▸ **Problem set**:
A. In the interview on SaaS products, how does Ashok define a product?
B. Please continue the interview on SaaS products from its final line.

▸ **Extract to read**:
Ninety out of 100 SaaS products, or any other products, die because of lack of visibility. So, that I knew, I wanted to solve first. I knew that if I'm able to crack the part of getting more eyeballs, with our engineering skills we can always create products that can be adopted. And of course, we have the Indian advantage in terms of low-cost production and distribution on our side.
So, that would be my primary suggestion to any tech background entrepreneurs - to think product and distribution first, not technology, I would say not even product. Think distribution first, think visibility first. Are you in a position to create something for which you can gain visibility? That should be, if not the top, ONE of the top things that you should be thinking about.
Earlier people used to think tech is a great thing to build. I went from there to think, now, it's not tech, it's the product. Are you building something that is solving a problem? That's the most important thing. But I would rather say, beyond that, are you trying to build something for which you can get eyeballs, get visibility, get the distribution? And then work backwards from there. ‘If this is the domain that I know, if this is the kind of audience that I know, and I know how to reach them, what are their pain points? What is a problem that they have that I can solve with my expertise?’ And thinking back from distribution to the product and then to technology is my biggest advice.
Rajan: But isn't this also valid that if you build a good product, then people will discover you? At least that's what the technology-first thinking suggests.
Ashok: They'll not, let me assure you. That could have been possible maybe even 10 years ago, even five years ago, but I think today, at least in SaaS and consumer apps, it has become so proliferated and the amount of choice people have is so massive that discovery has become a much bigger problem than creating anything. So in today's world, even if you build a great product, nobody's going to come, nobody's going to care a damn about it unless you put it in their eyes and then get them to buy it.
Rajan: You also made a very, very subtle point where you said: ‘it's product, it's not even technology’. In your mind, what is the difference between product and technology? And how has that thinking evolved from your Synovel to Agile to Automate?
Ashok: When I say product I mean building a product with a market fit, whereas tech is all about, "Hey, you know this is a feature to build. How would you design it to scale to 10 million people?" That's a purely technological challenge we're talking about.
The product challenge is not just about building. Anything that is defined as a product is not just a set of features; I wouldn't define that as a product. A product is something which has a market fit. That, in today's world, is the definition of a product. It solves some problems for a certain set of customers. So arriving at something that has market fit is what I would call a product challenge, where a technical challenge is more about how you build a certain set of features that scale properly.

▸ **Record set**:
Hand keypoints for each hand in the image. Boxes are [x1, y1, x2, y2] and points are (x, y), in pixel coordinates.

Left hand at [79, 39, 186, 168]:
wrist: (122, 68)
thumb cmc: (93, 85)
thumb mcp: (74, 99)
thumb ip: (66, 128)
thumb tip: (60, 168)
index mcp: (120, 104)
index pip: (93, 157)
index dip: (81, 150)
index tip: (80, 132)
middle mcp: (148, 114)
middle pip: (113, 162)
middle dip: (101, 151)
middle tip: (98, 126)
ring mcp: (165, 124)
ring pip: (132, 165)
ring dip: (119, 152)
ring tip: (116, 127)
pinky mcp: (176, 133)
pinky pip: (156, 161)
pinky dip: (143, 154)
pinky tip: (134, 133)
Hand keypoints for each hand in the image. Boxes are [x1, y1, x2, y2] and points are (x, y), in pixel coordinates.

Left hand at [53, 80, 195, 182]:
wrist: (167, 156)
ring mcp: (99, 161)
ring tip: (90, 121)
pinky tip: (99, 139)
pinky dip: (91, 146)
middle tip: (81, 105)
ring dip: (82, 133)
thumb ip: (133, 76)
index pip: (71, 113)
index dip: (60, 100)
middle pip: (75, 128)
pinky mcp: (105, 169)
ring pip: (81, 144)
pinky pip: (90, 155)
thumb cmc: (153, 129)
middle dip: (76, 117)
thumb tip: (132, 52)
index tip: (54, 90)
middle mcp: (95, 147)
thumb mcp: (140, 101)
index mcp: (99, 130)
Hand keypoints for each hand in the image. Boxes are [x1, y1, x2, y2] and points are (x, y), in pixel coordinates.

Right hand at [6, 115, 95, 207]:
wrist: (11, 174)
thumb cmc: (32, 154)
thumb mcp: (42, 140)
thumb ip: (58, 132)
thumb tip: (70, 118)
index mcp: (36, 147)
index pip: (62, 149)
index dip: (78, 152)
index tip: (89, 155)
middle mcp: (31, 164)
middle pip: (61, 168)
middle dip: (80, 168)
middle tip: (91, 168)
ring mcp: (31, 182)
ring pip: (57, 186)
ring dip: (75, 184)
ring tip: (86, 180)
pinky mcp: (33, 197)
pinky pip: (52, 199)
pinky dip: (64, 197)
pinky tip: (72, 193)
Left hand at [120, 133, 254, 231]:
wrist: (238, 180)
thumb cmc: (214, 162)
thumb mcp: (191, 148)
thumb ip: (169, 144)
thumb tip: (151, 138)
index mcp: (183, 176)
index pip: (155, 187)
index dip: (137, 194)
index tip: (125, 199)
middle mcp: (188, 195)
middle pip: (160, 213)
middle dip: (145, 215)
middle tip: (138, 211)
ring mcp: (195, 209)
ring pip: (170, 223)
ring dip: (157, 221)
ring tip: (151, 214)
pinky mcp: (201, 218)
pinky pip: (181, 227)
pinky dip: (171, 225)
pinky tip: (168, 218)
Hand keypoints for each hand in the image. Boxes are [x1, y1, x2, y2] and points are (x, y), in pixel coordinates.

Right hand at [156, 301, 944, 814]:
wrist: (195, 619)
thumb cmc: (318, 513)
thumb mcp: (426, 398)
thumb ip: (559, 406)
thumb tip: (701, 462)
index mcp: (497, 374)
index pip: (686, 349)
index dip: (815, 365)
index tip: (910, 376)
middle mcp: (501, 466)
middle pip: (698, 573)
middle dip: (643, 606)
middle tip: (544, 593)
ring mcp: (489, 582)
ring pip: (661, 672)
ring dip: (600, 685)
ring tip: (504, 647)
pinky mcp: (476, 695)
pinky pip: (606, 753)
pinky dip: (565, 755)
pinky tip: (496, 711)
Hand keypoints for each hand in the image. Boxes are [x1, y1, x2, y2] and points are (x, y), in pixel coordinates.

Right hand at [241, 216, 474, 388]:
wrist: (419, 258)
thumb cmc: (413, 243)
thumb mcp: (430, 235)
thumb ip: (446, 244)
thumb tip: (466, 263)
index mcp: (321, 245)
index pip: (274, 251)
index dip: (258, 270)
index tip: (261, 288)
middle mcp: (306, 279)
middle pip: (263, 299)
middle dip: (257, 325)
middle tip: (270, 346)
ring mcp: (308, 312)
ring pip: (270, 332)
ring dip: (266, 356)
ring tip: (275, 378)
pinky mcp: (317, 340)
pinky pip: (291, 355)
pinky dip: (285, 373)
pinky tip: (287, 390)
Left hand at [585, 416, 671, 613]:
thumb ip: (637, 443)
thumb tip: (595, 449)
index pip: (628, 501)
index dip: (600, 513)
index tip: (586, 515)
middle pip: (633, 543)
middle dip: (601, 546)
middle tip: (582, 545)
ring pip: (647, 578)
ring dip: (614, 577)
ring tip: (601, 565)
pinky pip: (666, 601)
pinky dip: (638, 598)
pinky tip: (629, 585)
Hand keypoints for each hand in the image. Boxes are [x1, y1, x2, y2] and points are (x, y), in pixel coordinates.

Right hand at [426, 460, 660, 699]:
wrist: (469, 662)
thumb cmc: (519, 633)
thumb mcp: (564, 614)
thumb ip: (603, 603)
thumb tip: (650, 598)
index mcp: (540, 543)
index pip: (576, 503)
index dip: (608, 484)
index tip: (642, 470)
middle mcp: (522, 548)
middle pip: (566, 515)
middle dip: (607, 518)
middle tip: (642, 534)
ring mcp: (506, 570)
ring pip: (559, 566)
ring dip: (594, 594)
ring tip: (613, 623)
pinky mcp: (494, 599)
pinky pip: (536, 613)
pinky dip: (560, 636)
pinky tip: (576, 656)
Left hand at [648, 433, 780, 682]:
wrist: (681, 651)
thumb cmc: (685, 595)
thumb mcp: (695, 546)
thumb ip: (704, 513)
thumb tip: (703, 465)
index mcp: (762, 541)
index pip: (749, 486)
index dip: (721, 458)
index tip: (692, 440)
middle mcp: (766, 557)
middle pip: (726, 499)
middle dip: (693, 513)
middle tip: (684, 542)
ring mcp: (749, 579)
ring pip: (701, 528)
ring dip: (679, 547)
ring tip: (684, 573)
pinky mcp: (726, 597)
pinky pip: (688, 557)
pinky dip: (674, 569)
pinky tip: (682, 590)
* * *
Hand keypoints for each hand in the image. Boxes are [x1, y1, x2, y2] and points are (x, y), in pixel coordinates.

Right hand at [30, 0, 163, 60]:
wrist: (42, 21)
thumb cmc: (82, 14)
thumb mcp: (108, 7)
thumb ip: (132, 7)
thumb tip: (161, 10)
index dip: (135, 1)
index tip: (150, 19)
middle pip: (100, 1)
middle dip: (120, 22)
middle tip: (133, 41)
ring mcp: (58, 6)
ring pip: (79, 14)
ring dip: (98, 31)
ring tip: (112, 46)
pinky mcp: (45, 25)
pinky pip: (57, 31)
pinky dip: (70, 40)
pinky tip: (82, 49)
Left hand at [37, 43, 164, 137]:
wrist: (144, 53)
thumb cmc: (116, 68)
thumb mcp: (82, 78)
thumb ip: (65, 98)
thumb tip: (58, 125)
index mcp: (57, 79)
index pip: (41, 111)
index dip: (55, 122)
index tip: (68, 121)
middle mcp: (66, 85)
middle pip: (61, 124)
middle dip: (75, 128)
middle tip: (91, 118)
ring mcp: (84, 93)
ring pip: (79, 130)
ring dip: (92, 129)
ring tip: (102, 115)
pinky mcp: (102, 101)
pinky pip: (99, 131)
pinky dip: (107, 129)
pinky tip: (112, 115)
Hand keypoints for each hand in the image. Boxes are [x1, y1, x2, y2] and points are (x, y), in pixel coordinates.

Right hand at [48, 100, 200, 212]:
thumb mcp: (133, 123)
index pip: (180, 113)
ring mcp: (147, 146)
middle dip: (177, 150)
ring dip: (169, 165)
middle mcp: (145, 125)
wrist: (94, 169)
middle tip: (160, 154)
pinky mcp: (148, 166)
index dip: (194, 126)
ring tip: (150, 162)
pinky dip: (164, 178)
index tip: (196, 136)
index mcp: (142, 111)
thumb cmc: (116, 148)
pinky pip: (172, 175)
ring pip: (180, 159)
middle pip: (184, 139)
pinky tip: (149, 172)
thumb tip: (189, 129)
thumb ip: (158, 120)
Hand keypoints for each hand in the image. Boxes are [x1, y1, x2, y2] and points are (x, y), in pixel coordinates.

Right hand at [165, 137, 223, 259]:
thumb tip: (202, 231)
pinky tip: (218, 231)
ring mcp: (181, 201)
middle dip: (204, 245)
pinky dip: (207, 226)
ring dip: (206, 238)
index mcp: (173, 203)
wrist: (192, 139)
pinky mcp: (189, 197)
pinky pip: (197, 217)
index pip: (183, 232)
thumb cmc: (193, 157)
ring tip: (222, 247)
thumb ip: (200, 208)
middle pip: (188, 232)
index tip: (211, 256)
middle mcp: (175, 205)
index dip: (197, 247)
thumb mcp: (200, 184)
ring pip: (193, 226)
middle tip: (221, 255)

▸ **Written answers**:
A. A product is something that has a market fit.

B.
Rajan: You talked about that in today's day and age, you have to first think about that go-to-market, visibility first and how do you make sure that you get discovered. So, for somebody who's trying to get to about $1 million ARR, let's say they think about the distribution first, what are other two or three things that you would suggest are critical for them to think about to get to their first million in revenue?
Ashok: Okay. I think it's a good question, and you're asking this at a time when traditional distribution and discovery channels have become so crowded and polluted, and this is all the more important now when going ahead than ever before.
I think one of the fundamental changes that we are seeing in how we distribute is we need to become more and more brand-heavy. So no matter how great a product is, even if you've figured out distribution, the technology today has become so commoditised that anybody really can oppose you to reach a certain stage, anybody can just replicate it and duplicate your distribution channels as well.
It all really boils down to how quickly, post attaining a minimum fit, how quickly are you able to establish yourself as a brand in the market. And that's unfortunately, a long, investment-heavy thing that we'll have to do. I see that's a bare minimum that anybody has to do today to win - really go after building brands and focus on building a brand for whatever you've created. Unless you create that brand, you're setting yourself up for competition to come and pull you behind.
Rajan: You talked about investment, you said you'll need some investment to build the brand, so that you can stand out in the noisy world that exists today. When you started out, I remember in 2016 or '17, you were trying to meet a few investors and some were willing to talk, some were not. But then eventually, you just decided to raise a very small friends-round, less than a seed round. And then you've been very capital efficient, you've grown this to millions of revenue. Why did you make that choice? Was it because of some constraint or was it because that was the market condition? Why did you choose to be this capital-efficient growth company?
Ashok: I think frankly, it's a mixture of, one, the state of the VC market at that point, and two, my inhibitions on raising a lot of money, I would say.
I was not just a first-time entrepreneur but somebody who was tasting success for the first time. So I was literally apprehensive about taking money and then going all the way, riding a horse. That was my inhibition about how hard or how far I should go, while I had already achieved break even, making revenue, running profitably. It was essentially about, "Should I take it at my own pace and then be comfortable?" versus take the risky route. I somehow leaned on the former.
Second was the funding scenario at that point. I think we weren't seeing such a liberal funding atmosphere at that point. VC firms were still very choosy. And the fact that I was in a domain and there was an incumbent big player with almost a similar kind of a product, and the fact that I was also catering primarily to small and medium-sized business, where you have problems of churn and saturation at some point in terms of revenues. These were also factors.
Rajan: How has that decision of not raising too much money turned out for you, in terms of the eventual acquisition conversation you had?
Ashok: Yeah, I think in retrospect, I would've definitely wanted to raise at least one or two more rounds. And I should have done that, purely going by the state of the same market today. Integration and automation is a really crazy space now.
As I mentioned, every company that was just going near or past the 100 million mark, requires an integrations player to give their customers a platform on which they can build their own integrations. So, purely looking at the state of the market today, I think I would've done better if I had raised more money.
Rajan: Would that have come in your way of having the acquisition conversation? Or do you feel that in retrospect if you had raised a little more money you could have grown the business even more?
Ashok: Even at the time of acquisition, I knew that if I was here for the long run, I'd do very, very well. That was always there. But the reason I even entertained an acquisition discussion with Notion was obviously the fact that it is Notion and we know a lot of things purely associated with that brand.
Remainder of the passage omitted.